Opus 4.5 became the first model to overcome 80% on SWE-Bench verified
Anthropic released Opus 4.5 and showed that corporations finally understood that the future is not in chatting, but in real work.
The new version of Opus showed advanced results in benchmarks for coding, tool usage and task solving. But the main thing — this is the 1st model in the world that overcame 80% on the respected test for programming SWE-Bench verified.

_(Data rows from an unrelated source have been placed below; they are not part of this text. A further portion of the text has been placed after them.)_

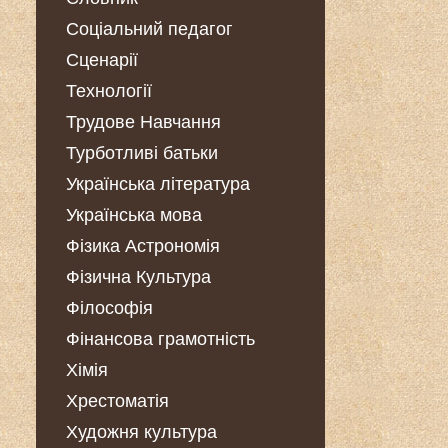
Соціальний педагог
Сценарії
Технології
Трудове Навчання
Турботливі батьки
Українська література
Українська мова
Фізика Астрономія
Фізична Культура
Філософія
Фінансова грамотність
Хімія
Хрестоматія
Художня культура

The most interesting thing — these are memory improvements for long contexts. “Improvements in overall long context quality are important, but context windows alone are not enough,” stated the head of product management Diana Na Penn. “Knowing the right details to remember is really important in addition to simply expanding the context window”.
These changes allowed launching the long-awaited “infinite chat” feature for paid users. Now the model will compress context memory without notifying the user when it reaches the limit.
According to reviews, the model is especially impressive on real software engineering tests. When you give it a complex bug in a multi-system architecture, it finds the solution itself.
Many improvements are aimed at agentic scenarios, when Opus manages a group of sub-agents based on Haiku. “This is where fundamentals like memory become really important,” Penn explains. “Because Claude needs to explore code bases and large documents, as well as know when to go back and recheck something”.
It turns out that Anthropic is betting not on conversation imitation, but on real working tools. A model that doesn’t just chat, but really helps with code and tables.